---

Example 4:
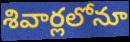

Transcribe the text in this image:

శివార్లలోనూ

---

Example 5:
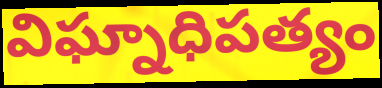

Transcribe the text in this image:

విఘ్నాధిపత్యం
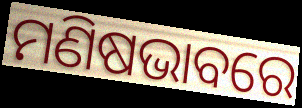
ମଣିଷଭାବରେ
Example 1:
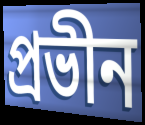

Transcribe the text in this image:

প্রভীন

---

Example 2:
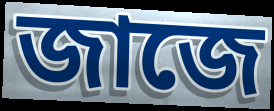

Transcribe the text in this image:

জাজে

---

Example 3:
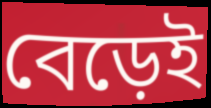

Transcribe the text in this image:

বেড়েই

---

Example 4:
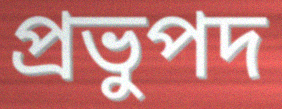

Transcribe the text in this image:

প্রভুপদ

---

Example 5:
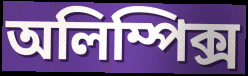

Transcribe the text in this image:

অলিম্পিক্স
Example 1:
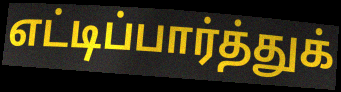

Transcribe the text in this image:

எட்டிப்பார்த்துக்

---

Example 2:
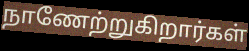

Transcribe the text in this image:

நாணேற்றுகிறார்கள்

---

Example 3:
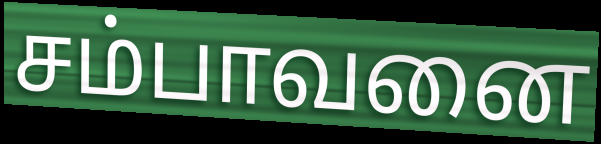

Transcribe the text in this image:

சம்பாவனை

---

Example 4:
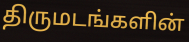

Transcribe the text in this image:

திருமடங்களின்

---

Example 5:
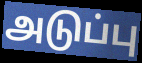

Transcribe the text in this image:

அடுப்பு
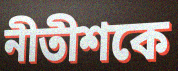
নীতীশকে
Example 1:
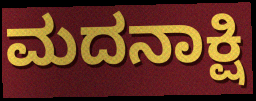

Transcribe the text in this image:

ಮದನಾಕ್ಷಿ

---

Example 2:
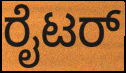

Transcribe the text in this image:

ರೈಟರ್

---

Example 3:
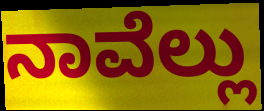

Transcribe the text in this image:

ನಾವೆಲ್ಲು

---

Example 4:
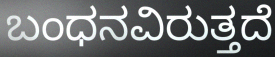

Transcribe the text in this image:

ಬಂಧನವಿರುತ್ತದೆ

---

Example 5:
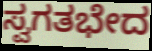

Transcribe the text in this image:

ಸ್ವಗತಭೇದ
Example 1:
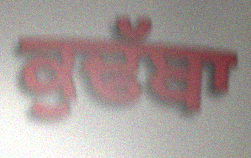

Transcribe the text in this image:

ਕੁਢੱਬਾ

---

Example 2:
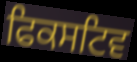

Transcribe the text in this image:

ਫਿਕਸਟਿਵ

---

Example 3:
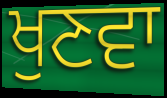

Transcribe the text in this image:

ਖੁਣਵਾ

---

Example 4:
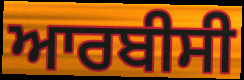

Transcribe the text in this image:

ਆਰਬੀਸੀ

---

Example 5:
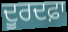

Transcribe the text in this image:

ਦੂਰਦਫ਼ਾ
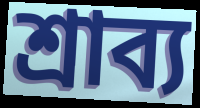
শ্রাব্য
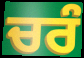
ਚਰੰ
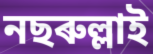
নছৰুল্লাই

━━━

*EXERCISE*:
An exact repetition of all the records above is required, excluding the pictures.

*TASK ANSWER*:
---

Example 4:

Transcribe the text in this image:

శివార్లలోనూ

---

Example 5:

Transcribe the text in this image:

విఘ్నాధిపత్యం
ମଣିଷଭାବରେ
Example 1:

Transcribe the text in this image:

প্রভীন

---

Example 2:

Transcribe the text in this image:

জাজে

---

Example 3:

Transcribe the text in this image:

বেড়েই

---

Example 4:

Transcribe the text in this image:

প্রভুপদ

---

Example 5:

Transcribe the text in this image:

অলিম্পিক্স
Example 1:

Transcribe the text in this image:

எட்டிப்பார்த்துக்

---

Example 2:

Transcribe the text in this image:

நாணேற்றுகிறார்கள்

---

Example 3:

Transcribe the text in this image:

சம்பாவனை

---

Example 4:

Transcribe the text in this image:

திருமடங்களின்

---

Example 5:

Transcribe the text in this image:

அடுப்பு
নীতীশকে
Example 1:

Transcribe the text in this image:

ಮದನಾಕ್ಷಿ

---

Example 2:

Transcribe the text in this image:

ರೈಟರ್

---

Example 3:

Transcribe the text in this image:

ನಾವೆಲ್ಲು

---

Example 4:

Transcribe the text in this image:

ಬಂಧನವಿರುತ್ತದೆ

---

Example 5:

Transcribe the text in this image:

ಸ್ವಗತಭೇದ
Example 1:

Transcribe the text in this image:

ਕੁਢੱਬਾ

---

Example 2:

Transcribe the text in this image:

ਫਿਕਸਟਿਵ

---

Example 3:

Transcribe the text in this image:

ਖੁਣਵਾ

---

Example 4:

Transcribe the text in this image:

ਆਰਬੀਸੀ

---

Example 5:

Transcribe the text in this image:

ਦੂਰਦਫ਼ਾ
শ্রাব্য
ਚਰੰ
নছৰুল্লাই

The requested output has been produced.